Według skarżących mogło dojść do złamania konstytucyjnej zasady, że Polska jest demokratycznym państwem prawnym, w kontekście artykułów mówiących o: prawie do sprawiedliwego i jawnego rozpatrzenia sprawy przez sąd, kontroli administracji publicznej, prawa do nauki oraz ochrony czci i dobrego imienia.
Według reprezentującego licealistów mec. Mikołaja Pietrzaka, decyzja o unieważnieniu egzaminu była arbitralna, jednocześnie napiętnowała osoby, którym unieważniono egzamin jako nieuczciwe. W ocenie mecenasa, unieważniając licealistom egzamin z chemii, ograniczono też ich prawo do wyboru studiów.
Zdanie o niekonstytucyjności badanych przepisów podzielała rzecznik praw obywatelskich Irena Lipowicz. W jej opinii - wyrażonej w pisemnym stanowisku - decyzja o unieważnieniu egzaminu nie może być uznana za czynność identyczną z ocenianiem prawidłowości odpowiedzi.

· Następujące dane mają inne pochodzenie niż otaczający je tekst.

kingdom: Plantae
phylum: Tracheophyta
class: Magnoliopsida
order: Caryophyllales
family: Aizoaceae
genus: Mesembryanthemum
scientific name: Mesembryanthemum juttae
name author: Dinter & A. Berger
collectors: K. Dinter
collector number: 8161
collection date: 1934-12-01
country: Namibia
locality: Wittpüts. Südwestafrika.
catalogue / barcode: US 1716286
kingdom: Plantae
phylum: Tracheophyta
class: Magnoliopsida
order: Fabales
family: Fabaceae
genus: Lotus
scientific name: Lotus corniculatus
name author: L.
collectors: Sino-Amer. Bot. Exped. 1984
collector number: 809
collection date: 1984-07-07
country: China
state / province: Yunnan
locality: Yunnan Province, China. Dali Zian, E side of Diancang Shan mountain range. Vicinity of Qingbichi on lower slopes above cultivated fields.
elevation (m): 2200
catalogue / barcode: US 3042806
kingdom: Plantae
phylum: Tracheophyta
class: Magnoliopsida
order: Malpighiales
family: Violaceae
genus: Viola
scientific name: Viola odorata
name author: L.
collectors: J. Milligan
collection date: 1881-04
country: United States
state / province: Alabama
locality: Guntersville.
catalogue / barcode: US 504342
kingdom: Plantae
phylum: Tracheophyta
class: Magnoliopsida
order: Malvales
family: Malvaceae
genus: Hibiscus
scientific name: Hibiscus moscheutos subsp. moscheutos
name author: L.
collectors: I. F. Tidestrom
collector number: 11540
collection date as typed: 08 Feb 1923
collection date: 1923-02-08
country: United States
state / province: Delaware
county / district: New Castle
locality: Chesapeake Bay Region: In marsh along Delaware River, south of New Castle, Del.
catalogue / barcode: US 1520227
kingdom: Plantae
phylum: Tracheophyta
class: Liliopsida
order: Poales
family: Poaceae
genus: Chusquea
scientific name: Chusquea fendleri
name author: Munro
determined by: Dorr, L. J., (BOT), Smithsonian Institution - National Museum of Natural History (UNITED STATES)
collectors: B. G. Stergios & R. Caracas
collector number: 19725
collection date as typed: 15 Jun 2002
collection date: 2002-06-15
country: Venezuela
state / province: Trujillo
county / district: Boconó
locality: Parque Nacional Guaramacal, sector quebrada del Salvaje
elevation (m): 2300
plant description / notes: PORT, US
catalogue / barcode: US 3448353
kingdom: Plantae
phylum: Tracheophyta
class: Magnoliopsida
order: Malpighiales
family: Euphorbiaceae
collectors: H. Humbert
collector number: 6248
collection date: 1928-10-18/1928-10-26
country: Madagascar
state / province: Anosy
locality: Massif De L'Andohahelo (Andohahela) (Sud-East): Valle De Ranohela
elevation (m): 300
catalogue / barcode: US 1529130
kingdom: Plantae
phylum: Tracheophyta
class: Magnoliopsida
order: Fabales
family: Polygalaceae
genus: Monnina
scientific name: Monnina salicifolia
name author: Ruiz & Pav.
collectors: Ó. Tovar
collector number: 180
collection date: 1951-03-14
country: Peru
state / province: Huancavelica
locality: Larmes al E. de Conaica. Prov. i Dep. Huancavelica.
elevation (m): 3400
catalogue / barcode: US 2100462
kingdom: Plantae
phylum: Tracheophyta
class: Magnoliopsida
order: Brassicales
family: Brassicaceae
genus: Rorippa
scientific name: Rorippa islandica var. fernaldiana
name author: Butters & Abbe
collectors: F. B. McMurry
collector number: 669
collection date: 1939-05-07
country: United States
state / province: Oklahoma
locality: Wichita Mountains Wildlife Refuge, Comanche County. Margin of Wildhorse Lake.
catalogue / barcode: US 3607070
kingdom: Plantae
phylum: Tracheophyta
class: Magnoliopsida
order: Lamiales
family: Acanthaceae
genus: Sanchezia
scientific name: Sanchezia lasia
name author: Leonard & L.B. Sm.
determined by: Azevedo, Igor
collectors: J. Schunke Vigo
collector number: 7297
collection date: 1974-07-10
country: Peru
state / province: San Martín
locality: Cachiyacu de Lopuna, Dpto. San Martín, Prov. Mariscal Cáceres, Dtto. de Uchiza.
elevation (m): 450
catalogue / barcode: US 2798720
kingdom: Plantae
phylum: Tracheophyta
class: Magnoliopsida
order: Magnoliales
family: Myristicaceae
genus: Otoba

Odmiennego zdania było Ministerstwo Edukacji Narodowej. Występując na poprzedniej rozprawie w imieniu resortu edukacji mec. Maciej Strójwąs podkreślił, że nieprawdą jest, że decyzja egzaminatora stwierdzającego niesamodzielność prac jest decyzją arbitralną jednej osoby. Jak mówił, zakwestionowane prace maturzystów z Ostrowca poddane zostały wieloetapowej weryfikacji.